**Problem to solve**
Set out exactly every line of the entries below, starting at the line that holds "22px; fill: #06171b;" and stopping after the line that holds "M381,85L430,105L399,180L394,171L381,203L340,186Z".

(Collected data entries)
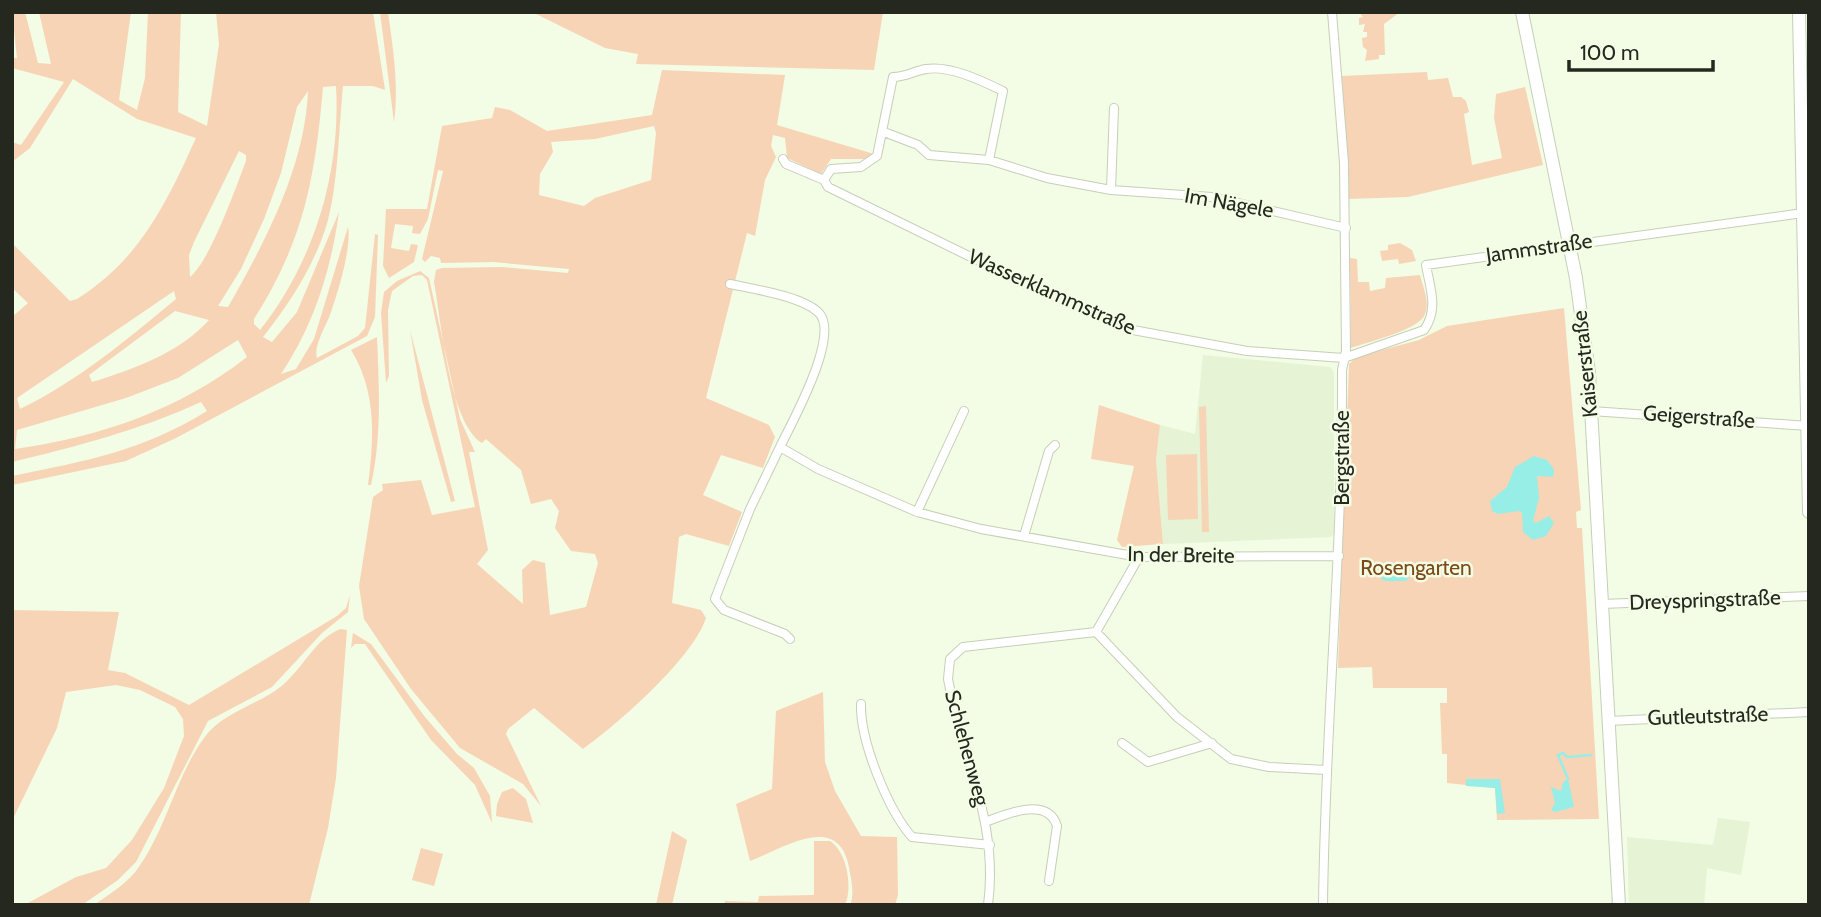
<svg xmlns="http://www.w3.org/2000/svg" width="1821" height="917" viewBox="0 0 1821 917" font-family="Cabin,sans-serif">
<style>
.built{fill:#e6f3d4}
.green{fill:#f7d4b6;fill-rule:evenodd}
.water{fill:#97eee6}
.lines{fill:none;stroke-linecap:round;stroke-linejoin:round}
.stream{stroke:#97eee6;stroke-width:2.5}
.canal{stroke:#97eee6;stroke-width:10}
.street-casing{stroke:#c6cfb8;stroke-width:10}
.secondary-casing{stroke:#c6cfb8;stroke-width:14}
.street{stroke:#fff;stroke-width:8}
.secondary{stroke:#fff;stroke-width:12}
.labels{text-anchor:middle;stroke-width:5;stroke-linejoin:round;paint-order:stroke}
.street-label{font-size:21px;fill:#25281f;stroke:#f3fce4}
.park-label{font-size:21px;fill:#7b4a17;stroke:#f3fce4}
</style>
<rect width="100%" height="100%" fill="#f3fce4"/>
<path class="built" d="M 1203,355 L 1330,367 L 1334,372 L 1334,534 L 1331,537 L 1163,544 L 1156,460 L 1160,425 L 1195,434 Z
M 1718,818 L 1750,822 L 1741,875 L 1707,868 L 1704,905 L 1629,905 L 1627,837 L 1713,845 Z"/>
<path class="green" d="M 12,12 L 25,12 L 38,63 L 51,64 L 39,12 L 131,12 L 119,100 L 137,110 L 145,78 L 148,12 L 181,12 L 178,112 L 207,126 L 219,44 L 216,12 L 373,12 L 385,90 L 373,86 L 343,86 C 339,127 338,182 328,220 C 316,263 290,303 263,337 L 272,342 L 297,312 L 339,212 C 331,270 314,325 281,374 L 296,369 L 314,339 L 348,227 C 352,246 338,292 331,312 C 327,325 313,345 317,358 L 358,336 L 365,328 L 375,234 L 378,235 L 375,317 L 367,336 L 176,438 L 126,461 L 12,485 L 12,476 C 86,461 142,451 207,411 L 201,402 C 140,430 78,446 12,462 L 12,317 L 28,303 L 12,288 L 12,243 L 70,301 L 77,299 C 140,259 166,204 196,138 L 137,119 L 73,79 L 30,148 L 12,162 L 12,142 L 21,145 L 64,82 L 12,68 L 12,58 L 17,58 ZM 336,86 C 341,173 314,262 260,330 L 254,324 L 254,319 C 304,240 315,179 323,87 ZM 308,91 C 305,167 265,242 228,307 L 218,306 L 241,269 L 264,219 L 281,173 L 297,107 ZM 239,151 L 246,155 L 246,161 C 236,187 210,261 190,277 L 189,255 L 194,242 ZM 174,291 L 176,299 C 128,339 76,382 20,409 L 17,398 ZM 175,311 L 209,320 C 181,352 132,370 92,382 L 89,375 ZM 238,340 L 247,357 C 179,410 100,437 15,449 L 17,430 L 126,398 L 178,378 Z
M 380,12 L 388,12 C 393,49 399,84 394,122 Z
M 532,12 L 883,12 L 874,70 L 636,64 L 638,54 L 605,48 Z
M 1359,12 L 1400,12 L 1384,24 L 1385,55 L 1379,55 L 1379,59 L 1365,61 L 1367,50 L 1363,47 L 1362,38 L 1367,37 L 1367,32 L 1363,32 L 1365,24 L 1359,25 L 1359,18 L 1363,17 Z
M 662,70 L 785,75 L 777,125 L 874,154 L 866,159 L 831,159 L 821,174 L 787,158 L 785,138 L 773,135 L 771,146 L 776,157 L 765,180 L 755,236 L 747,233 L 706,398 L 769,425 L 775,437 L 763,468 L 721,455 L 703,495 L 742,512 L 729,546 L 686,534 L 679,537 L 672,603 L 701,610 L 706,618 C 693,658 618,724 583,749 L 534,708 L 508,729 L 506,734 L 541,806 L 523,784 L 460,748 L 411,689 L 364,619 L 359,586 L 373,497 L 383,490 L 382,484 L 421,480 L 432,515 L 475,507 L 427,280 L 422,275 L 413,276 L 392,291 L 388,310 L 389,376 L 386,383 L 381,313 L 384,292 L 397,281 L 420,271 L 429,278 L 460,419 L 475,452 L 469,452 L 488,550 L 477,564 L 523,604 L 522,570 L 533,560 L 545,563 L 550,615 L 586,607 L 598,563 L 595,554 L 571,551 L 555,528 L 559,511 L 551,499 L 531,504 L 521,470 L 486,439 L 482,443 C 449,423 441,319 434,282 L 436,270 L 442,268 L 502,267 L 568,273 L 569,269 L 493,262 L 441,263 L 440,258 L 431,256 L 425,262 L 422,259 L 443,171 L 438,170 L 428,219 L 420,234 L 412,233 L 413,226 L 395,224 L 391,248 L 409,251 L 411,244 L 418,245 L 414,262 L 389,278 L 383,266 L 386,209 L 427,209 L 442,126 L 492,118 L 495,107 L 510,110 L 547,131 L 652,115 ZM 654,126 L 656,133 L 651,180 L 595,198 L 584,206 L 539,195 L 540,174 L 553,152 L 551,142 L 595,139 Z
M 1427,72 L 1428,80 L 1448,78 L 1453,97 L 1461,97 L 1466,101 L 1469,112 L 1464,114 L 1472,165 L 1502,158 L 1494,118 L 1496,94 L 1525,87 L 1543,165 L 1408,197 L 1348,199 L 1342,76 Z
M 1400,243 L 1412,250 L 1416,261 L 1399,264 L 1398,259 L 1382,261 L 1380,251 L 1388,250 L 1388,245 Z
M 1350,258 L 1357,259 L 1358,282 L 1369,282 L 1370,291 L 1385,288 L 1386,278 L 1420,275 C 1423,287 1430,302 1425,314 C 1420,330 1367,342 1351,348 Z
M 1564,308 L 1581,510 L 1576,512 L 1577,528 L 1582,528 L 1599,819 L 1497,820 L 1495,788 L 1447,783 L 1447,754 L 1442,754 L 1440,703 L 1447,703 L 1447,688 L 1373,688 L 1372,667 L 1338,668 L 1349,364 L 1356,357 L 1419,340 L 1447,326 Z
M 410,330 L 455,501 L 451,502 L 422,400 Z
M 377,337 C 379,388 382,435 371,485 L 368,485 C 374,438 377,392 351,350 Z
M 1099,405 L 1160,425 L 1156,460 L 1163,544 L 1122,547 L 1117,540 L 1134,466 L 1091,459 Z
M 1206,406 L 1209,532 L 1202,532 L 1199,407 Z
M 1197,454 L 1198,519 L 1168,520 L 1166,455 Z
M 350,595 L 348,612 L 322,633 L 272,687 L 208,721 L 136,862 L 118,880 L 82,905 L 12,905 L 26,904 L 76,877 L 106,868 L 132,840 L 164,788 L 184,736 L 183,719 L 175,707 L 140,690 L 116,685 L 66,692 L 57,728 L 12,821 L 12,610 L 119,612 L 108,670 L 125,673 L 189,705 L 337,616 L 346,608 Z
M 340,629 L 347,630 L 336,778 L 328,828 L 309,905 L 94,905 C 108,895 125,885 136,871 C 166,831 175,778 204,738 C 225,709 263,705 287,681 C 306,663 315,640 340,629 Z
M 353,633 L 371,644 L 425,717 L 457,754 L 474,768 L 490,796 L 492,823 L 475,785 L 431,740 L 365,644 L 355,644 L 351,648 Z
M 823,692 L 825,762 L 835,791 L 861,836 L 897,837 L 898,895 L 895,905 L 850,905 C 855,893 851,880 849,867 C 838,811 784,848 750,861 L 736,804 L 772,789 L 776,711 Z
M 513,788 L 526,799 L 533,823 L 496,816 L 497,804 L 502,792 Z
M 672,831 L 687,840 L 672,905 L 656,905 Z
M 814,841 L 830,841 C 847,852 853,887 845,905 L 724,905 L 725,901 L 758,902 L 759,896 L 814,895 Z
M 421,848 L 443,854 L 434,886 L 412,880 Z"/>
<path class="water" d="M 1534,456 L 1547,460 L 1554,469 L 1553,477 L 1537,476 L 1539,498 L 1533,521 L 1536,523 L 1549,516 L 1554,523 L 1546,536 L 1533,540 L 1523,532 L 1522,513 L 1519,511 L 1498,514 L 1492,511 L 1490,501 L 1507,487 L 1515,467 Z
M 1466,779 L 1500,779 L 1505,813 L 1497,814 L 1495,788 L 1466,786 Z
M 1568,779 L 1574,807 L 1555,812 L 1551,810 L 1555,803 L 1551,787 L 1561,791 L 1563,782 Z"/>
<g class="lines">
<path class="stream" d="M 1568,779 L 1558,755 L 1563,753 L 1567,757 L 1591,755"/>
<path class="canal" d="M 1386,576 L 1404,576"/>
<defs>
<path id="street" d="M 783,159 L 786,164 L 824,180 L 828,187 L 1028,285 L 1133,330 L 1247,351 L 1344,358 L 1424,330 C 1439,309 1430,288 1426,265 L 1803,213
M 989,160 L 1047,178 L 1111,190 L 1212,197 L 1346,228
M 824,180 L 831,169 L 861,167 L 877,156 L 893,77 C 906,77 914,71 926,69 C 950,65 982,81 1003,91 L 989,160 L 929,155 L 918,145 L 884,132
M 1111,190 L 1114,108
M 730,284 C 753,289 801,296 818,312 C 842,333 792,422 780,447
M 1591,411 L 1809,426
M 917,512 L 964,411
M 1024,536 L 1049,451 L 1055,445
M 1602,604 L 1809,596
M 1096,632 L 1139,557
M 790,639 L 785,634 L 724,610 L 715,599 L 750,509 L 780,447 L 818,469 L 917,512 L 981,529 L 1139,557 L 1339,556
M 861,704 C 860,741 888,810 912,837 L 990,845
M 1608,721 L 1809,712
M 1122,743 L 1148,762 L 1212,743
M 988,821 C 1008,813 1048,797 1057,826 L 1049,881
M 988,905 C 999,824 963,757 948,679 L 950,659 L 963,647 L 1096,632 L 1177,717 L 1231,759 L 1269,767 L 1327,770
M 1323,905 C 1325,726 1343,549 1342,370 L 1346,351 L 1344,163 L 1332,12"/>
<path id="secondary" d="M 1522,12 L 1576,278 L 1589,373 L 1619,905
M 1799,12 L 1809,512"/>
</defs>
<use href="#street" class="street-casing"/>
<use href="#secondary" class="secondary-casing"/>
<use href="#street" class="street"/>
<use href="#secondary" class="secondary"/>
</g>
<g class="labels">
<g class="street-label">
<text transform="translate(1229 203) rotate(10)" y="7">Im Nägele</text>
<text transform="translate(1539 248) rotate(-8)" y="7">Jammstraße</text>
<text transform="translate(1052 292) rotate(24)" y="7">Wasserklammstraße</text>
<text transform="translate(1585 364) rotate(-96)" y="7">Kaiserstraße</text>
<text transform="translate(1699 417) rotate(4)" y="7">Geigerstraße</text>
<text transform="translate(1342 458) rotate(-90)" y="7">Bergstraße</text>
<text transform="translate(1181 555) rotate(1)" y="7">In der Breite</text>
<text transform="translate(1705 600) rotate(-2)" y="7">Dreyspringstraße</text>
<text transform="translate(1708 716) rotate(-2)" y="7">Gutleutstraße</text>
<text transform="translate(967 748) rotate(75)" y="7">Schlehenweg</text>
</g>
<g class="park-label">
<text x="1416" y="575">Rosengarten</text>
</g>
</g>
<rect width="1821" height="917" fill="none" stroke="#25281f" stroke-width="28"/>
<path d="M1569 60v10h144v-10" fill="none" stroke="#25281f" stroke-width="3.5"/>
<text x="1580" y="60" font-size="21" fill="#25281f" stroke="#f3fce4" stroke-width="5" paint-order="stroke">100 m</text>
</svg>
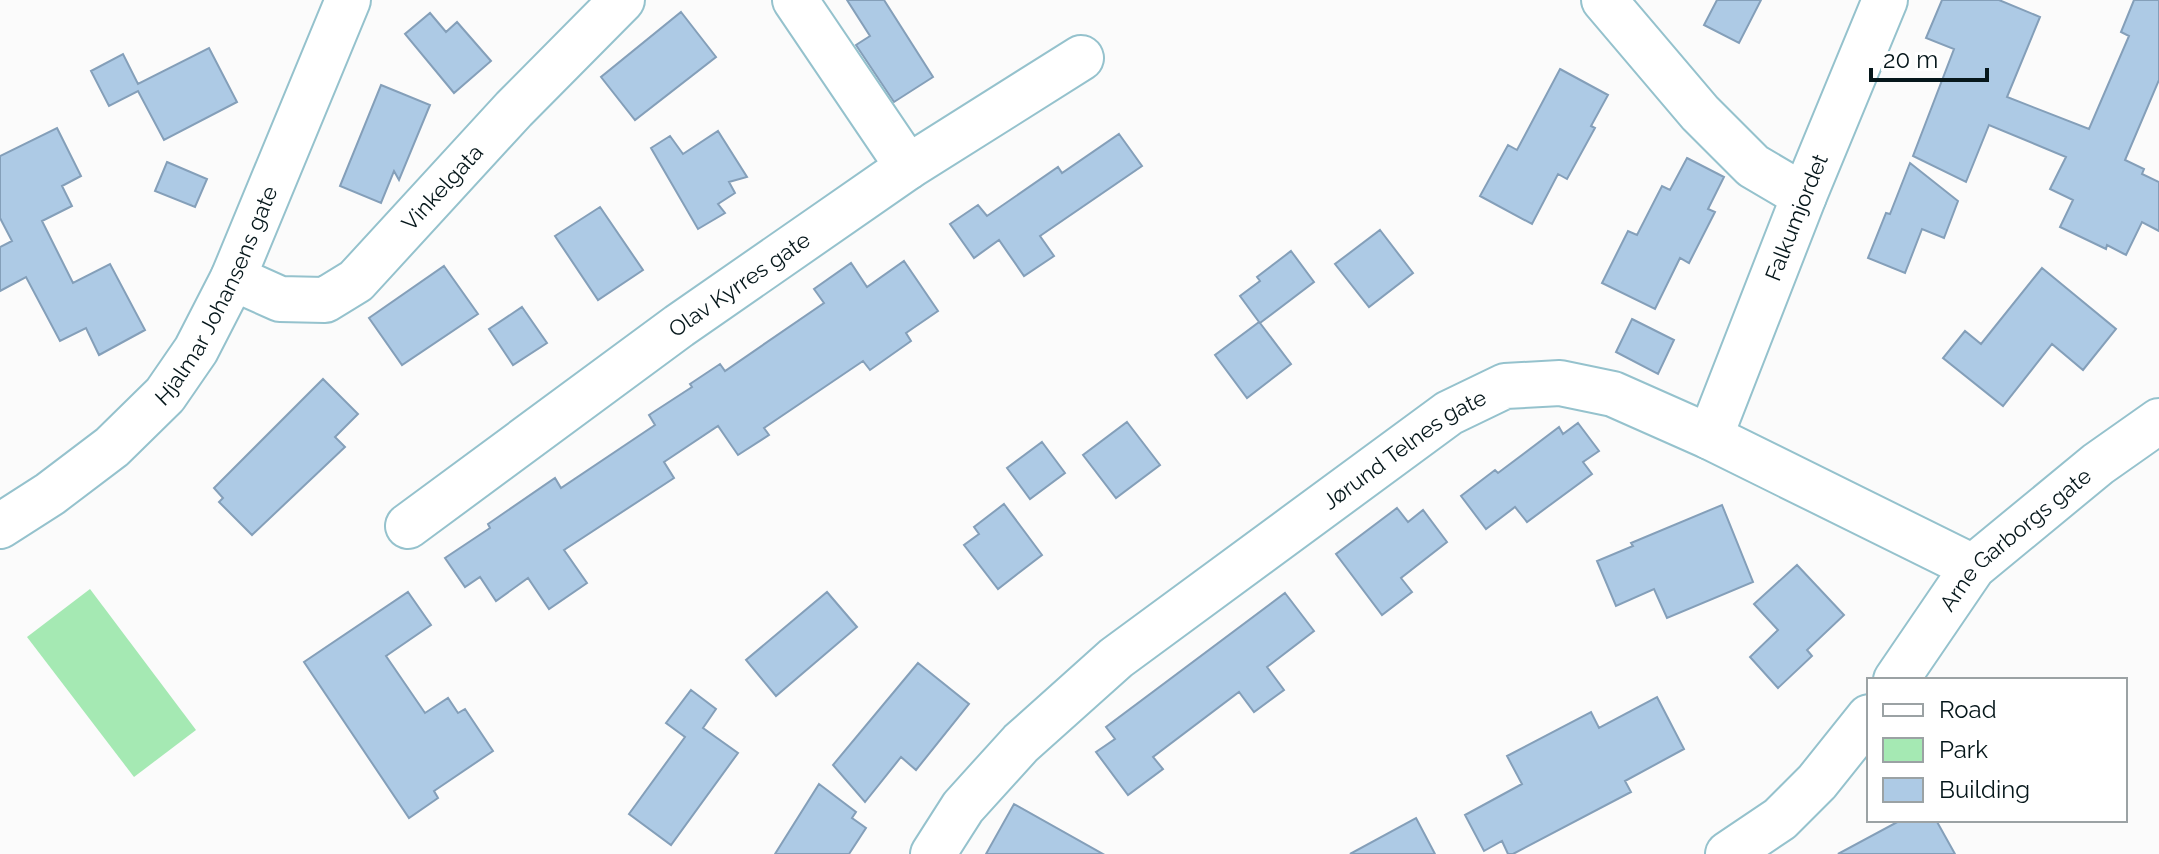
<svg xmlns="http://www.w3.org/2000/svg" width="2159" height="854" viewBox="0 0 2159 854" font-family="Raleway,sans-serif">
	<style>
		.green { fill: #a5e9b3 }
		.building { fill: #adcae5; stroke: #849fb9; stroke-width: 2 }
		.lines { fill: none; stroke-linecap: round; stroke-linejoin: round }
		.minor-casing { stroke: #95c2cd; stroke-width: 48 }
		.minor { stroke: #fff; stroke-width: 44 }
		.labels { text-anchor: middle; stroke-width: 6; stroke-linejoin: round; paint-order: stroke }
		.street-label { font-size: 22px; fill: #06171b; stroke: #fff }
	</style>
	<rect width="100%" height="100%" fill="#fbfbfb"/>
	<path class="green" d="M90,589L196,730L134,777L27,637Z"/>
	<path class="building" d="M847,0H884L933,77L894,102L856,45L870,36Z
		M1717,0H1761L1739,43L1704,25Z
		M1942,0H1999L2040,17L2007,97L2089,129L2129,36L2121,32L2134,0H2159V80L2125,160L2144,169L2142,174L2159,182V231L2142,222L2126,255L2107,245L2106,249L2060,227L2073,200L2050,189L2066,157L1989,125L1966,182L1913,156L1954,49L1926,38Z
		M681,12L716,57L635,120L601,77Z
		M430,13L446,32L457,22L491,61L454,93L405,34Z
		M209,48L237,102L164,140L138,91L109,106L91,71L123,54L138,84Z
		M1560,69L1608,95L1591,126L1595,128L1567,179L1558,174L1532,224L1480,196L1508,145L1517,150Z
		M381,85L430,105L399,180L394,171L381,203L340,186Z
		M57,128L81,176L62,186L72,206L42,221L73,283L110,264L145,330L99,355L86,328L60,341L26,277L0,291V247L12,241L0,218V156Z
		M718,131L747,177L729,182L735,193L718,204L725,213L698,229L651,148L670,136L683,154Z
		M1119,134L1142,166L1040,236L1054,256L1024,276L999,240L974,258L950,224L978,205L987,216L1058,167L1062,173Z
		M1687,158L1724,177L1708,209L1715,212L1689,263L1680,258L1655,309L1602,283L1628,231L1637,235L1662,186L1670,190Z
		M167,162L207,179L195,207L155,191Z
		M1910,163L1958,201L1944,238L1922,229L1905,273L1868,258L1886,213L1890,214Z
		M600,207L643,270L598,300L555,236Z
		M1380,230L1413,273L1369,307L1335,264Z
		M1291,251L1314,282L1260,323L1291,364L1247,398L1215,355L1259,322L1240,296L1260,281L1257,277Z
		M904,261L938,311L906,333L911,341L870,370L863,361L764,428L769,435L738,455L718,426L664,462L674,478L564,550L587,583L549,609L528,578L496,601L480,577L465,587L445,558L490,528L488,524L555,478L561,488L655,425L649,415L692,387L690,384L720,364L725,371L824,303L814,289L851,263L867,287Z
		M444,266L478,314L402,365L369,318Z
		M2042,268L2116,329L2083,370L2052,344L2003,406L1943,358L1965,331L1981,344Z
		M522,307L547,343L513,365L489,329Z
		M1632,319L1674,340L1658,374L1616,352Z
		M323,379L358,414L335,437L345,447L252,535L219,502L223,498L214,488Z
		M1127,422L1160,465L1116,498L1083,455Z
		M1578,423L1599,451L1583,462L1592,474L1527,522L1515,507L1486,529L1461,496L1495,470L1498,473L1559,427L1563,434Z
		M1042,442L1065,473L1030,499L1007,468Z
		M1004,504L1042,555L998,589L964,545L979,534L974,527Z
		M1722,505L1753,582L1667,618L1654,589L1616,606L1597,561L1633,546L1631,543Z
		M1397,508L1408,522L1423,510L1447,542L1401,578L1412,592L1382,615L1336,554Z
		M1797,565L1844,615L1807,650L1812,656L1778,688L1750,657L1778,630L1754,604Z
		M408,592L431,625L386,656L425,713L448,698L458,713L465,709L493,751L434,791L438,798L409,818L304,662Z
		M827,592L857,627L776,696L746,660Z
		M1285,593L1314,631L1267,667L1284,690L1254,712L1239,692L1153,757L1163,769L1128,795L1096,752L1115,739L1106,727Z
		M918,663L969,704L916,770L901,757L865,802L833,765Z
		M691,690L716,709L703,728L738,753L671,845L629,814L685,737L666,723Z
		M1657,697L1684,749L1625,781L1631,792L1513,854H1508L1502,841L1484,851L1465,815L1522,784L1507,756L1591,712L1599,728Z
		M819,784L856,812L852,818L866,828L849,854H775Z
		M1014,804L1103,854H986Z
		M1416,818L1435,854H1350Z
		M1901,820H1936L1955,854H1838Z"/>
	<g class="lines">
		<defs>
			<g id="minor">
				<path d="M795,0L908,167"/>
				<path d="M1604,0L1700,113L1753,166L1804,196"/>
				<path id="s1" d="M233,278L280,299L325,300L356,281L514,109L622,0"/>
				<path id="s2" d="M1710,437L1804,196L1885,0"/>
				<path id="s3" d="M0,526L50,494L112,447L165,395L196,350L233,278L348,0"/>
				<path id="s4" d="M408,526L679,326L908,167L1081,58"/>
				<path id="s5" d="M1896,680L1973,567L2098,464L2159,421"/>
				<path id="s6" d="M933,854L963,807L1021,743L1116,658L1449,413L1505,386L1560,383L1613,394L1710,437L1973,567"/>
				<path d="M1728,854L1780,819L1817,782L1869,717"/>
			</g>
		</defs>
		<use href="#minor" class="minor-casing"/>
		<use href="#minor" class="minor"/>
	</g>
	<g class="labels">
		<g class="street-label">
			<text dy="8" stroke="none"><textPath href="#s1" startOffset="260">Vinkelgata</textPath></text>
			<text dy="8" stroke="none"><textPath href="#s2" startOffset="236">Falkumjordet</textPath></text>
			<text dy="8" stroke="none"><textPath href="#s4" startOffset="410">Olav Kyrres gate</textPath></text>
			<text dy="8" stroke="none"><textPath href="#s3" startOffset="324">Hjalmar Johansens gate</textPath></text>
			<text dy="8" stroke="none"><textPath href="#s6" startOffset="626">Jørund Telnes gate</textPath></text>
			<text dy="8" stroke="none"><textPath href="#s5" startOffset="186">Arne Garborgs gate</textPath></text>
		</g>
	</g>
	<rect x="1867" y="678" width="260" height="144" fill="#ffffff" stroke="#9ba2a4" stroke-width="2"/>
	<rect x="1883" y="704" width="40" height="12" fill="#ffffff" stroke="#9ba2a4" stroke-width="2"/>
	<text x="1939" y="718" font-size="24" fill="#06171b">Road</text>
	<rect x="1883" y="738" width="40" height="24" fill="#a5e9b3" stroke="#9ba2a4" stroke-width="2"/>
	<text x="1939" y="758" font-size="24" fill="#06171b">Park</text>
	<rect x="1883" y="778" width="40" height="24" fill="#adcae5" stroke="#9ba2a4" stroke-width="2"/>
	<text x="1939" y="798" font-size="24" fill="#06171b">Building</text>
	<path d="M1871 68v12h116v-12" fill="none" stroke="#06171b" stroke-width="4"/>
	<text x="1883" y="68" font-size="24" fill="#06171b" stroke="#ffffff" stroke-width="6" paint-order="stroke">20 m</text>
</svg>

**Exercise response**
		.street-label { font-size: 22px; fill: #06171b; stroke: #fff }
	</style>
	<rect width="100%" height="100%" fill="#fbfbfb"/>
	<path class="green" d="M90,589L196,730L134,777L27,637Z"/>
	<path class="building" d="M847,0H884L933,77L894,102L856,45L870,36Z
		M1717,0H1761L1739,43L1704,25Z
		M1942,0H1999L2040,17L2007,97L2089,129L2129,36L2121,32L2134,0H2159V80L2125,160L2144,169L2142,174L2159,182V231L2142,222L2126,255L2107,245L2106,249L2060,227L2073,200L2050,189L2066,157L1989,125L1966,182L1913,156L1954,49L1926,38Z
		M681,12L716,57L635,120L601,77Z
		M430,13L446,32L457,22L491,61L454,93L405,34Z
		M209,48L237,102L164,140L138,91L109,106L91,71L123,54L138,84Z
		M1560,69L1608,95L1591,126L1595,128L1567,179L1558,174L1532,224L1480,196L1508,145L1517,150Z
		M381,85L430,105L399,180L394,171L381,203L340,186Z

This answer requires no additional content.